Читать книгу The Communication Playbook - Teri Kwal Gamble - Страница 191
Politically Correct Language
ОглавлениеThe following definitions appear in Henry Beard and Christopher Cerf’s tongue-in-cheek guide, the Official Politically Correct Dictionary and Handbook:
Lazy: motivationally deficient
Wrong: differently logical
Ugly: cosmetically different
Prostitute: sex-care provider
Fat: horizontally challenged27
Are your connotations for the term politically correct language positive or negative? Do you define it as speech that is sensitive or speech that is censored?
According to Diane Ravitch, author of The Language Police, words that might offend feminists, religious conservatives, multiculturalists, minority activists, or members of other groups are routinely deleted from the textbooks used in U.S. schools because they are believed to be politically incorrect. For example, one textbook author rewrote Bob Dylan’s folk song “Blowin’ in the Wind” which had asked, “How many roads must a man walk down before you call him a man?” to read: “How many roads must an individual walk down before you can call them an adult?”28
Yet, like so many other words, politically correct language means different things to different groups of people. For some of us, being politically correct means making the effort not to offend by selecting words that show our respect for and sensitivity to the needs and interest of others. Politically correct language can help take the sting out of confrontations by blunting the sharpness of our words. For example, in the United States, over a period of time the word slow was replaced by the word retarded, which was then changed to challenged, next to special, and then to an individual with an intellectual disability.
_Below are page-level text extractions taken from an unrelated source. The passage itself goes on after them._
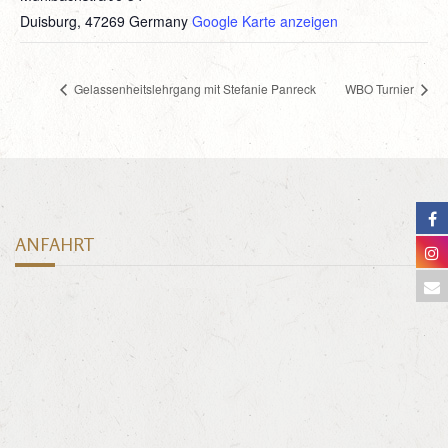
Duisburg
,
47269
Germany
Google Karte anzeigen
Gelassenheitslehrgang mit Stefanie Panreck
WBO Turnier
ANFAHRT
Similarly, over a half century ago, the defining term for persons of African ancestry has shifted from colored to Negro to Black, to Afro-American, to people of color or African American.29 When we use politically correct language, we reveal our sensitivity to the preferences of those with whom we are conversing.
For others, however, political correctness means that we feel compelled by societal pressures not to use some words—referred to as taboo words—because we believe that using them might cause others to label us as racist, sexist, homophobic, or ageist. For example, some years ago, a student in one Ivy League university was thought to be a racist when he yelled, “Shut up, you water buffalo” out a window at a noisy group of African American women. Still others view political correctness and sensitivity training as dangers to free speech. Which position comes closest to the one you hold?
Skill Builder
Political Correctness and Free Speech
The iGeneration (also referred to as Generation Z) includes those of us born after 1995. If you belong to this cohort, chances are you grew up in an era of protective parenting. You probably prioritize safety, both physical and emotional.30 Might a relationship exist between the desire for political correctness, the safety emphasis of iGen members, and the “safe-space” movement on our college campuses?
Some students today assert that it is their right to be protected from the expression of ideas with which they disagree, even campaigning for the firing of faculty members who offend their sensibilities and disinviting speakers whose points of view they disagree with.
Here’s the challenge: How do you balance this belief with the beliefs of others who say that the purpose of a college education is to experience diverse ideas and to encourage conversation among people whose perspectives differ? How can we have discussions about ideas if everything needs to feel “emotionally safe”? How can we change the perception that merely being exposed to and talking about ideas we don’t like can harm us?